- Born: Maria José Marinho de Aguiar 1948 Barcelos, Portugal
- Known for: Painting

= Maria José Aguiar (artist) =

Portuguese artist (born 1948)

Maria José Aguiar (born 1948) is a Portuguese artist. Her work is marked by the use of feminist themes related to sex and gender issues.

==Early life and education==
Maria José Marinho de Aguiar was born in Barcelos in the Braga District of Portugal. After completing the painting course at the Escola Superior de Belas Artes do Porto (School of Fine Arts of Porto - ESBAP) in 1972, she began to exhibit, obtaining some early media recognition.
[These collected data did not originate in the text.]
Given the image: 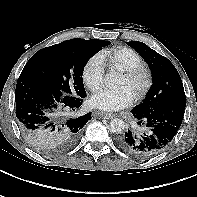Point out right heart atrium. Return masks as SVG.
Wrapping results in <instances>:
<instances>
[{"instance_id": "obj_1", "label": "right heart atrium", "mask_w": 197, "mask_h": 197, "mask_svg": "<svg viewBox=\"0 0 197 197\" xmlns=\"http://www.w3.org/2000/svg\"><path fill=\"white\" fill-rule=\"evenodd\" d=\"M105 76V64L99 55L91 57L83 67L82 80L91 91L98 89Z\"/></svg>"}]
</instances>
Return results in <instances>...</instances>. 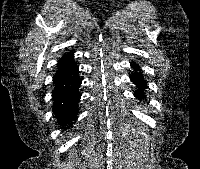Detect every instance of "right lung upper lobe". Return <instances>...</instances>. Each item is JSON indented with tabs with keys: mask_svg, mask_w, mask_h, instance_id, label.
Returning <instances> with one entry per match:
<instances>
[{
	"mask_svg": "<svg viewBox=\"0 0 200 169\" xmlns=\"http://www.w3.org/2000/svg\"><path fill=\"white\" fill-rule=\"evenodd\" d=\"M70 57H72V53L65 54V55L61 58V60L68 59V58H70Z\"/></svg>",
	"mask_w": 200,
	"mask_h": 169,
	"instance_id": "1",
	"label": "right lung upper lobe"
}]
</instances>
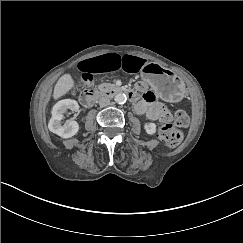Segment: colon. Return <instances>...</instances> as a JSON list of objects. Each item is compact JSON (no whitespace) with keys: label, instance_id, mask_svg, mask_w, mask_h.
<instances>
[{"label":"colon","instance_id":"5ec220e1","mask_svg":"<svg viewBox=\"0 0 243 243\" xmlns=\"http://www.w3.org/2000/svg\"><path fill=\"white\" fill-rule=\"evenodd\" d=\"M92 83L93 79L91 76H84L81 80V84L84 86H90ZM188 122L189 117L184 111H175L173 121L160 127L159 135L161 139L170 147L177 146L183 139V133L180 128L187 126Z\"/></svg>","mask_w":243,"mask_h":243}]
</instances>
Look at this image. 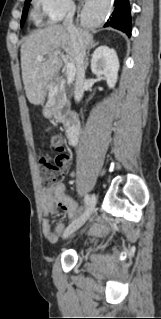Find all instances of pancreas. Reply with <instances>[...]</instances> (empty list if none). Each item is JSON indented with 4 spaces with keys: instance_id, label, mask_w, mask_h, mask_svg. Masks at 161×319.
Listing matches in <instances>:
<instances>
[{
    "instance_id": "pancreas-1",
    "label": "pancreas",
    "mask_w": 161,
    "mask_h": 319,
    "mask_svg": "<svg viewBox=\"0 0 161 319\" xmlns=\"http://www.w3.org/2000/svg\"><path fill=\"white\" fill-rule=\"evenodd\" d=\"M64 106V98L62 96V98L60 100H58L56 102V104L53 106L52 108V113L54 115V117L59 121L64 123L65 122V116L62 114V108Z\"/></svg>"
}]
</instances>
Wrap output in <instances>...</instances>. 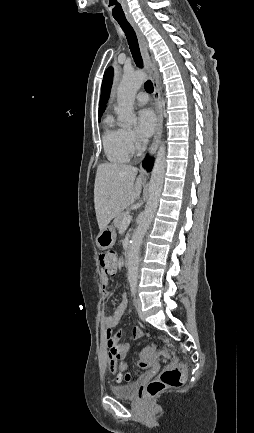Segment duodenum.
<instances>
[{
  "label": "duodenum",
  "mask_w": 254,
  "mask_h": 433,
  "mask_svg": "<svg viewBox=\"0 0 254 433\" xmlns=\"http://www.w3.org/2000/svg\"><path fill=\"white\" fill-rule=\"evenodd\" d=\"M130 255H131V244L127 242L126 246H125V266L126 267H128L131 264Z\"/></svg>",
  "instance_id": "1"
}]
</instances>
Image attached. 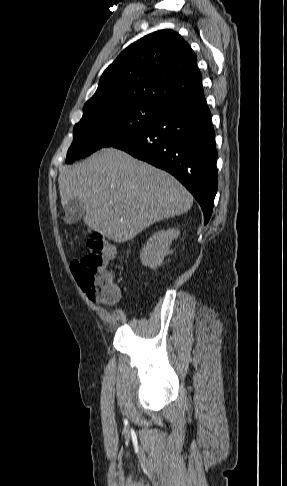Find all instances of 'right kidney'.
Instances as JSON below:
<instances>
[{"mask_svg": "<svg viewBox=\"0 0 287 486\" xmlns=\"http://www.w3.org/2000/svg\"><path fill=\"white\" fill-rule=\"evenodd\" d=\"M179 235V230H161L148 239L140 254L142 265L151 269L159 266L169 252L170 245Z\"/></svg>", "mask_w": 287, "mask_h": 486, "instance_id": "obj_1", "label": "right kidney"}]
</instances>
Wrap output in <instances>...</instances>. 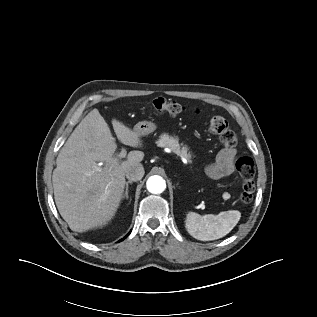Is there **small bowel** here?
<instances>
[{
  "mask_svg": "<svg viewBox=\"0 0 317 317\" xmlns=\"http://www.w3.org/2000/svg\"><path fill=\"white\" fill-rule=\"evenodd\" d=\"M237 152L234 148L222 149L214 163L207 167V173L211 178L219 179L231 175L234 172V161Z\"/></svg>",
  "mask_w": 317,
  "mask_h": 317,
  "instance_id": "obj_1",
  "label": "small bowel"
}]
</instances>
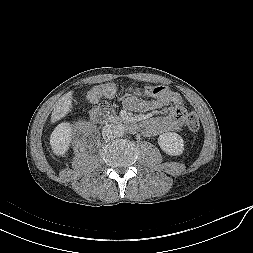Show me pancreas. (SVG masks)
Returning a JSON list of instances; mask_svg holds the SVG:
<instances>
[{
  "label": "pancreas",
  "mask_w": 253,
  "mask_h": 253,
  "mask_svg": "<svg viewBox=\"0 0 253 253\" xmlns=\"http://www.w3.org/2000/svg\"><path fill=\"white\" fill-rule=\"evenodd\" d=\"M107 116H108L107 121H109V122H114L117 119V116L114 112H112V114H109Z\"/></svg>",
  "instance_id": "obj_1"
}]
</instances>
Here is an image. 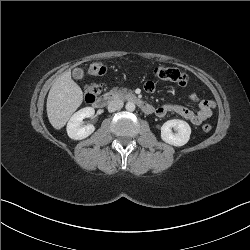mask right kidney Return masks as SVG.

In 1973, she began to teach at ESBAP, becoming the first women to teach painting there.

==Artistic career==
Influenced by Pop art, Aguiar held her first solo exhibition in 1973, at Galeria Alvarez in Porto. Sex became a constant theme in her work, even before the 1974 Carnation Revolution that overthrew the Estado Novo dictatorship and ended censorship. In 1974 she exhibited at Galeria Espaço and in 1977 at Galeria Módulo, both in Porto. From 1981, she began to give acknowledgement of the work of other artists, namely in the pieces she called "camouflages". She created a controversial series of works entitled Marcas, which addressed gender issues and the power relations inscribed in biological bodies. It is possible to see a series of non-erotic phalluses, which are disconnected from the bearers and lacking uniqueness, forming a decorative pattern.

==Work==
Aguiar's work has appeared in major thematic exhibitions, most recently in a 2021 exhibition of Portuguese female artists at the Calouste Gulbenkian Museum, entitled Tudo o que eu quero (All that I want), which was part of the cultural programme of the Portuguese Presidency of the Council of the European Union. Her art is held by various important Portuguese collections, including that of the Calouste Gulbenkian Foundation, the Caixa Geral de Depósitos bank, the Soares dos Reis National Museum in Porto and the Secretary of State for Culture.